The couple style links two groups of atoms together. Only atoms that are also in the fix group are considered to be part of either of the groups. The groups are coupled together by a spring that is at equilibrium when the two groups are displaced by a vector x,y,z with respect to each other and at a distance R0 from that displacement. Note that x,y,z is the equilibrium displacement of group 2 relative to group 1. Thus (1,1,0) is a different spring than (-1,-1,0). When the relative positions and distance between the two groups are not in equilibrium, the same spring force described above is applied to atoms in each of the two groups.
For both the tether and couple styles, any of the x,y,z values can be specified as NULL which means do not include that dimension in the distance calculation or force application.

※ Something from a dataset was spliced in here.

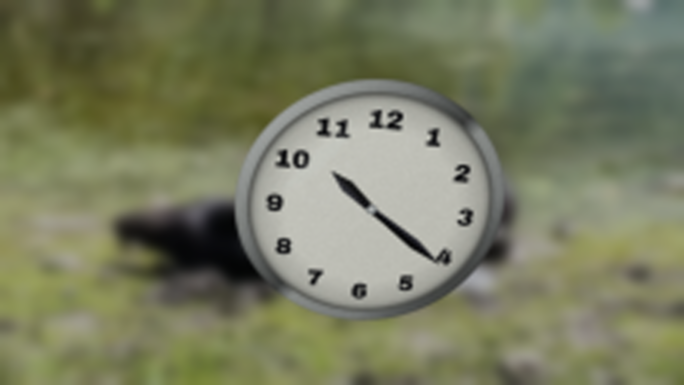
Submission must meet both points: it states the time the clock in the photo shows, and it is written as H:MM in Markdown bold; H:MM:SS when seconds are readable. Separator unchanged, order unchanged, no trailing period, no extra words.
**10:21**
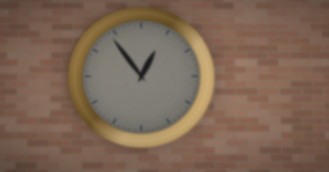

The first example above pulls the ligand towards the point (0,0,0). The second example holds the ligand near the surface of a sphere of radius 5 around the point (0,0,0). The third example holds the ligand a distance 3 away from the z=2 plane (on either side).
The fourth example holds 2 bilayers a distance 10 apart in z. For the last two examples, imagine a pore (a slab of atoms with a cylindrical hole cut out) oriented with the pore axis along z, and an ion moving within the pore. The fifth example holds the ion a distance of -20 below the z = 0 center plane of the pore (umbrella sampling). The last example holds the ion a distance 5 away from the pore axis (assuming the center-of-mass of the pore in x,y is the pore axis).
Restrictions: none
Related commands:
Default: none